Zum Auftakt des Deutschen Krankenhaustags fordern Klinikvertreter von der neuen Regierung zupackendes Handeln. Es brauche einen Nationalen Krisenstab, ein digitales Meldeverfahren für Covid-19-Patienten und eine Impfpflicht für bestimmte Berufsgruppen.

„Derzeit sind rund 3.100 Intensivbetten in Krankenhäusern mit Covid-19-Patienten belegt, und wir werden die Marke von 4.000 belegten Betten nicht verhindern können“, erklärte Gerald Gaß, Vorstandschef der Deutschen Krankenhausgesellschaft (DKG) zum Auftakt des Deutschen Krankenhaustags. „Unsere große Sorge ist, dass die Zahlen noch weit darüber hinausgehen“, so Gaß. In dieselbe Kerbe schlug Michael A. Weber, Präsident des Verbands der Leitenden Krankenhausärzte Deutschlands (VLK): „Wir werden dringliche OPs aufschieben müssen – und daran werden Menschen Schaden nehmen.“ Weber appellierte an Politik und auch an Ärztekollegen, wieder stärker auf die Wissenschaft zu hören, damit Kliniken nicht kollabieren. Weber befürwortet die Ausweitung der 2-G-Regeln und Kontaktbeschränkungen. Um der Situation Herr zu werden, braucht es laut Gaß außerdem einen Nationalen Krisenstab mit Bund- und Ländervertretern, ein digitales Meldeverfahren für Covid-19-Patienten und eine Impfpflicht für bestimmte Berufsgruppen.

Auch DBfK unterstützt eine Impfpflicht

Die DKG stellt sich hinter die Aufruf des Deutschen Ehtikrats, die Impfpflicht für bestimmte Berufsgruppen einzuführen. Denn es sei schwer vermittelbar, dass „jede Pizzeria an der Ecke“ den Impfstatus seiner Gäste abfragen dürfe, nicht aber der Arbeitgeber, so Gaß. Auch Sabine Berninger vom Deutschen Berufsverband für Pflegeberufe (DBfK) unterstützt diese Aufforderung. „Wenn eine Entscheidung für die Impfpflicht im Krankenhaus fällt, wird sich die Pflege nicht dagegen stellen“, so Berninger. Gaß betonte, das Impfen habe etwas mit Solidarität zu tun und dass Impfskeptiker wie der stellvertretende bayrische Ministerpräsidenten Hubert Aiwanger oder Fußballprofi Joshua Kimmich den Krankenhäusern einen Bärendienst erweisen würden. 

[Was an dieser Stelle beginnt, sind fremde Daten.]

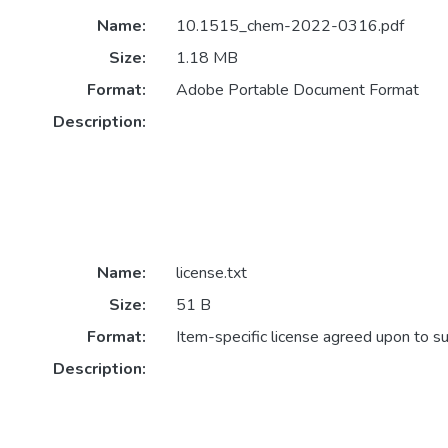
Name:
10.1515_chem-2022-0316.pdf
Size:
1.18 MB
Format:
Adobe Portable Document Format
Description:
Name:
license.txt
Size:
51 B
Format:
Item-specific license agreed upon to s
Description:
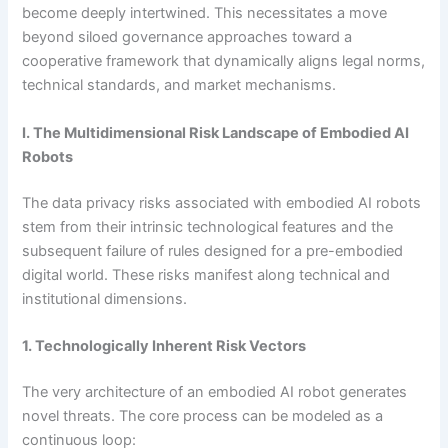
become deeply intertwined. This necessitates a move
beyond siloed governance approaches toward a
cooperative framework that dynamically aligns legal norms,
technical standards, and market mechanisms.
I. The Multidimensional Risk Landscape of Embodied AI
Robots
The data privacy risks associated with embodied AI robots
stem from their intrinsic technological features and the
subsequent failure of rules designed for a pre-embodied
digital world. These risks manifest along technical and
institutional dimensions.
1. Technologically Inherent Risk Vectors
The very architecture of an embodied AI robot generates
novel threats. The core process can be modeled as a
continuous loop:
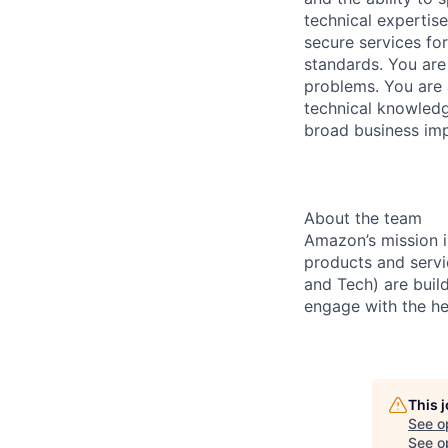
technical expertis
secure services for
standards. You are
problems. You are 
technical knowledg
broad business imp
About the team
Amazon’s mission i
products and servi
and Tech) are buil
engage with the he
This 
See o
See op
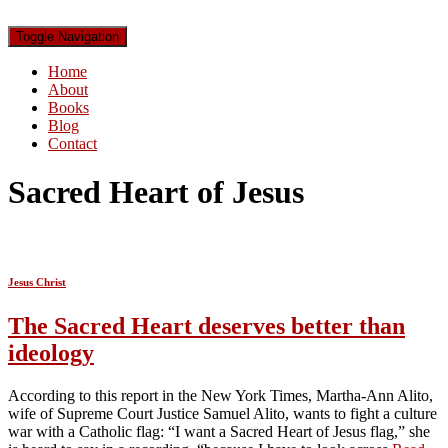
Toggle Navigation
Home
About
Books
Blog
Contact
Sacred Heart of Jesus
Jesus Christ
The Sacred Heart deserves better than
ideology
According to this report in the New York Times, Martha-Ann Alito,
wife of Supreme Court Justice Samuel Alito, wants to fight a culture
war with a Catholic flag: “I want a Sacred Heart of Jesus flag,” she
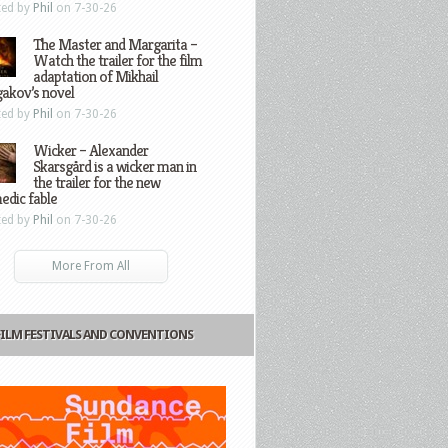
ted by
Phil
on 7-30-26
The Master and Margarita –
Watch the trailer for the film
adaptation of Mikhail
gakov’s novel
ted by
Phil
on 7-30-26
Wicker – Alexander
Skarsgård is a wicker man in
the trailer for the new
edic fable
ted by
Phil
on 7-30-26
More From All
FILM FESTIVALS AND CONVENTIONS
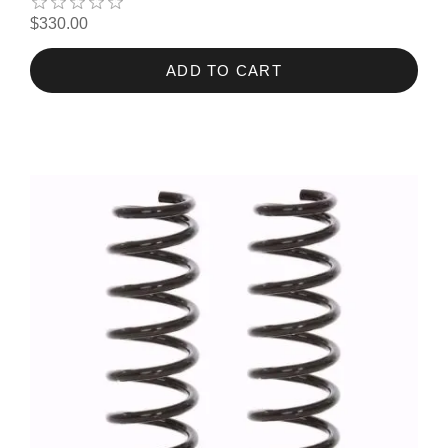
$330.00
ADD TO CART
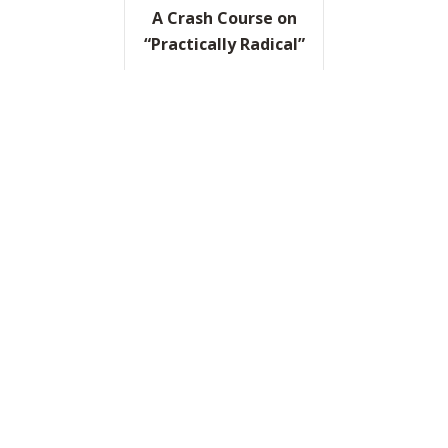
A Crash Course on
“Practically Radical”
READ IT HERE
ABOUT A CRASH COURSE ON
A “Game Plan for
Game Changers”
READ IT HERE
ABOUT A “GAME PLAN FOR
“Are You Learning as
Fast as the World Is
Changing?”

Nur ein Viertel der Kliniken haben ein Pflegebudget für 2020

Zur finanziellen Situation der Kliniken verlor DKG-Chef Gaß wenige, dafür deutliche Worte. Es sei falsch, jetzt in der vierten Coronawelle nur jenen Krankenhäusern zu helfen, die ein bestimmtes Maß an Corona-Patienten behandeln. Derzeit ist eine Coronapatienten-bezogene gestaffelte Prämie für Kliniken im Gespräch. Doch alle Krankenhäuser machen durch Corona Verluste, unterstrich Gaß. Josef Düllings, Chef des Verbandes der Krankenhausdirektoren Deutschlands (VKD), ergänzte: „In der Corona-Zeit haben 20 Krankenhäuser dicht gemacht, und das waren keine Standortreduktionen.“ 

Neben Corona und dadurch sinkenden Fallzahlen stellt auch das Pflegebudget ein massives Problem für Kliniken dar. „Wir haben erhebliche Defizite in der Pflegefinanzierung, weil wir durch die Kompliziertheit des Systems, nicht an das Geld kommen, dass uns zusteht“, klagte Gaß. Ein ausgehandeltes Pflegebudget 2020 haben derzeit weniger als ein Viertel aller knapp 2.000 Krankenhäuser, wie aus Kassenkreisen zu hören ist. Düllings erklärte dazu: „Weil Kassen die Abschlüsse fürs Pflegebudget verweigern, bleiben Kliniken auf Millionenkosten sitzen. Bundesweit gehen diese Defizite in die Milliarden.“

Krankenhausplanung: „Kein One-size-fits-all“

Was den thematischen Dauerbrenner der Krankenhausstrukturreform betrifft, betonte VLK-Präsident Michael Weber: „Wir wollen ein Reform mit Maß – nicht nach dem Motto One-size-fits-all, sondern nach den Bedürfnissen und Bedarfen vor Ort.“ Pauschale Lösungen, bei denen kleine Kliniken durchs Raster fallen, lehnt Weber ab. Er appellierte an die Politik, länderübergreifende Vergleiche kritisch zu betrachten und den Megatrend Ambulantisierung nicht nur unter dem „Diktat der Einsparungen“ zu diskutieren. Schließlich existieren in jenen Nachbarländern, auf die gerne verwiesen wird, ganz andere ambulante Strukturen. „Wir brauchen eine faire Diskussion über Krankenhausstrukturen“, forderte Weber.